Item path: A URL link to the item on the Dataloop platform. Click on the copy icon to copy the item path.
Parent Item Link: If the item is a clone, it shows the parent item as a link. The link takes to the datasets where the original item is located, filtered to that item.
Labeling Tasks: This section provides the number of annotations and classifications associated with the selected item.

Automation

The Automation tab allows your selected item to run with an Application, Pipeline, or Model Predictions. Click on the following options to create a function, pipeline, or model prediction execution:

Run with FaaS: It lists the functions of the all the activated Application services.
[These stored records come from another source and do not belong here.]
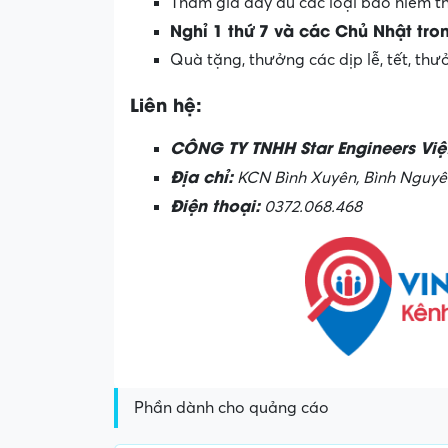
Tham gia đầy đủ các loại bảo hiểm t
Nghỉ 1 thứ 7 và các Chủ Nhật tro
Quà tặng, thưởng các dịp lễ, tết, t
Liên hệ:
CÔNG TY TNHH Star Engineers Vi
Địa chỉ:
KCN Bình Xuyên, Bình Nguyê
Điện thoại:
0372.068.468
Phần dành cho quảng cáo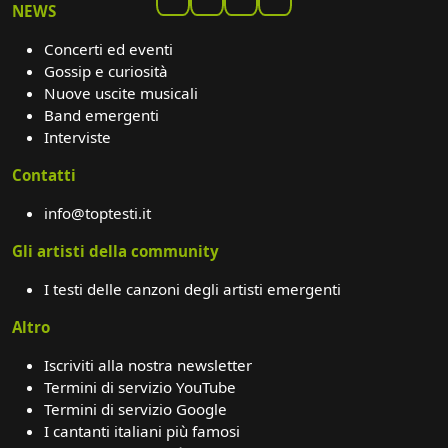
NEWS
Concerti ed eventi
Gossip e curiosità
Nuove uscite musicali
Band emergenti
Interviste
Contatti
info@toptesti.it
Gli artisti della community
I testi delle canzoni degli artisti emergenti
Altro
Iscriviti alla nostra newsletter
Termini di servizio YouTube
Termini di servizio Google
I cantanti italiani più famosi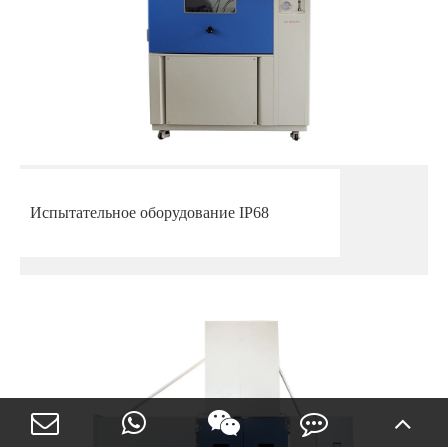
Испытательное оборудование IP68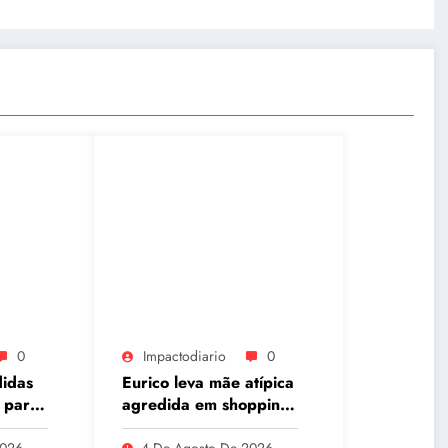
0
Impactodiario
0
didas
Eurico leva mãe atípica
 para
agredida em shopping
à Câmara e pede mais
2026
4 De Agosto De 2026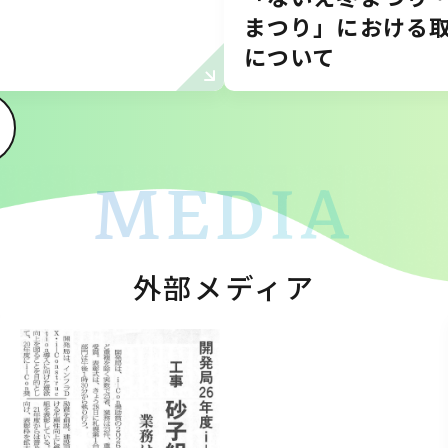
まつり」における
について
MEDIA
外部メディア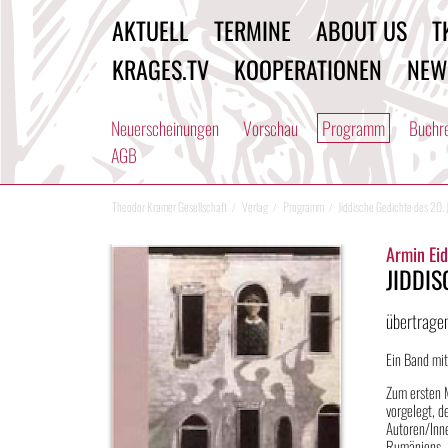
AKTUELL
TERMINE
ABOUT US
T
KRAGES.TV
KOOPERATIONEN
NEW
Neuerscheinungen
Vorschau
Programm
Buchr
AGB
Theodor Kramer Gesellschaft
Verlag
Programm
Jiddische Gedichte des 20.
Armin Eid
JIDDI
übertrage
Ein Band mit
Zum ersten 
vorgelegt, d
Autoren/Inn
Rumäniens, M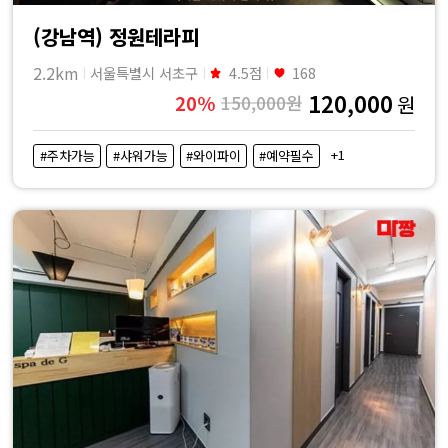
(강남역) 정원테라피
2.2km
서울특별시 서초구
4.5점
168
120,000
20%
150,000원
원
+1
#주차가능
#샤워가능
#와이파이
#예약필수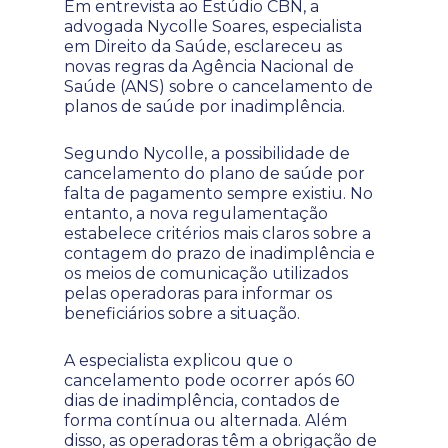
Em entrevista ao Estúdio CBN, a
advogada Nycolle Soares, especialista
em Direito da Saúde, esclareceu as
novas regras da Agência Nacional de
Saúde (ANS) sobre o cancelamento de
planos de saúde por inadimplência.
Segundo Nycolle, a possibilidade de
cancelamento do plano de saúde por
falta de pagamento sempre existiu. No
entanto, a nova regulamentação
estabelece critérios mais claros sobre a
contagem do prazo de inadimplência e
os meios de comunicação utilizados
pelas operadoras para informar os
beneficiários sobre a situação.
A especialista explicou que o
cancelamento pode ocorrer após 60
dias de inadimplência, contados de
forma contínua ou alternada. Além
disso, as operadoras têm a obrigação de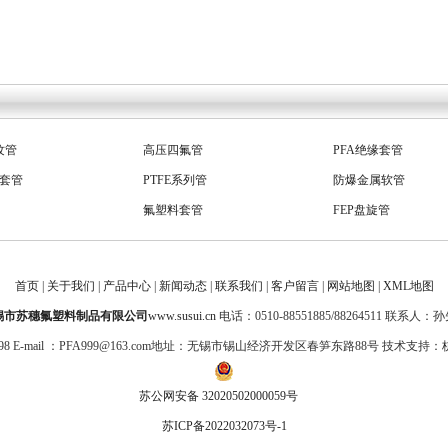
缘套管
PTFE系列管
防爆金属软管
氟塑料套管
FEP盘旋管
缩管
PFA直管
PFA软管
壁波纹管
PFA波纹管
耐腐金属软管
壁波纹管
耐腐蚀塑料管
PTFE毛细管
首页
|
关于我们
|
产品中心
|
新闻动态
|
联系我们
|
客户留言
|
网站地图
|
XML地图
氟管
PFA绝缘套管
绝缘套管PFA
锡市苏穗氟塑料制品有限公司
www.susui.cn
电话：0510-88551885/88264511 联系人：
0398 E-mail ：PFA999@163.com地址：无锡市锡山经济开发区春笋东路88号 技术支持：
苏公网安备 32020502000059号
苏ICP备2022032073号-1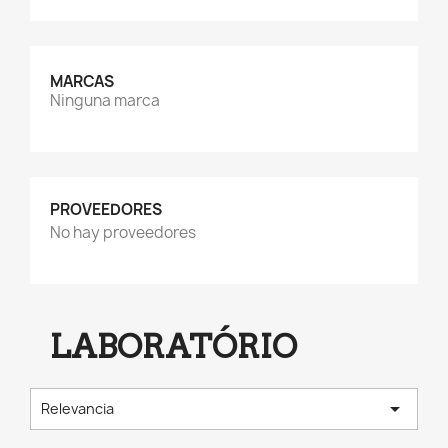
MARCAS
Ninguna marca
PROVEEDORES
No hay proveedores
LABORATÓRIO

Relevancia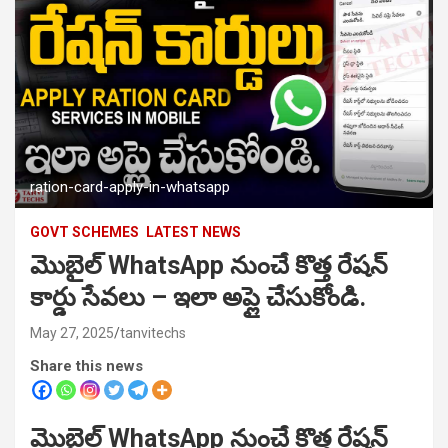
ration-card-apply-in-whatsapp
GOVT SCHEMES
LATEST NEWS
మొబైల్ WhatsApp నుంచే కొత్త రేషన్
కార్డు సేవలు – ఇలా అప్లై చేసుకోండి.
May 27, 2025
tanvitechs
Share this news
మొబైల్ WhatsApp నుంచే కొత్త రేషన్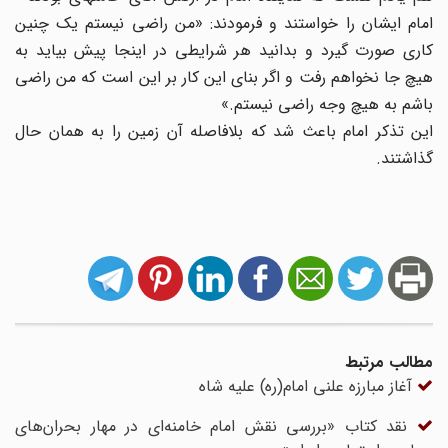
امام ایشان را خواستند و فرمودند: «من راضى نیستم یک چنین
کارى صورت گیرد و بدانید هر شرایطى در اینجا پیش بیاید به
هیچ جا نخواهم رفت و اگر بناى این کار بر این است که من راضى
باشم به هیچ وجه راضى نیستم.»
این تذکر امام باعث ‏شد که بلافاصله آن زمین را به همان حال
گذاشتند.
مطالب مرتبط
آغاز مبارزه علنی امام(ره) علیه شاه
نقد کتاب «بررسی نقش امام خامنه‌ای در مهار بحران‌های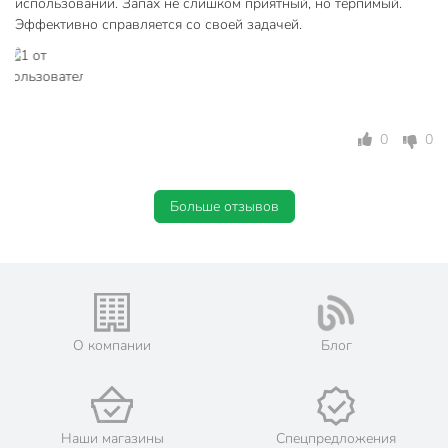
использовании. Запах не слишком приятный, но терпимый.
Эффективно справляется со своей задачей.
0
0
Больше отзывов
О компании
Блог
Наши магазины
Спецпредложения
Select a function to execute with the selected items.
Run with Pipeline: It allows you to select a pipeline to execute with the selected items.
Run Model Predictions: It allows you to select a model to generate predictions for the selected items. Only trained and deployed models are available for selection.

When executions are available, you can search executions by function, application, or pipeline. Also, the following details are displayed:

Pipeline: The name and link of the pipeline. Click on the link to view the pipeline.
Application name: Name of the application.
Function name: Name of the function.
Execution Status: Success, Running, Created, and Failed.
Updated At: Date and time of the execution update.
Rerun: If needed, click the Play icon to rerun the execution.
Filter icon: Filter executions based on the status, such as Success, Failed, Running, and Pending.

Logs and Executions

Click the link to access a comprehensive overview on the Executions or Logs page.

Metadata

Item metadata refers to the descriptive information and attributes associated with individual items within a dataset.

You can perform the following actions:

Click on the copy icon to copy the metadata.
To edit the metadata:
1. Click the Edit icon to open the editor.
2. Make changes as required.
3. Click on the Save icon to save the changes.

Show Hidden Files

In the Dataset Browser, click on the Settings icon.
Enable the Show Hidden Files option.

The hidden files will have the hidden icon (crossed eye) in the corner of the hidden item/folders. Also, the thumbnail will be grayed out.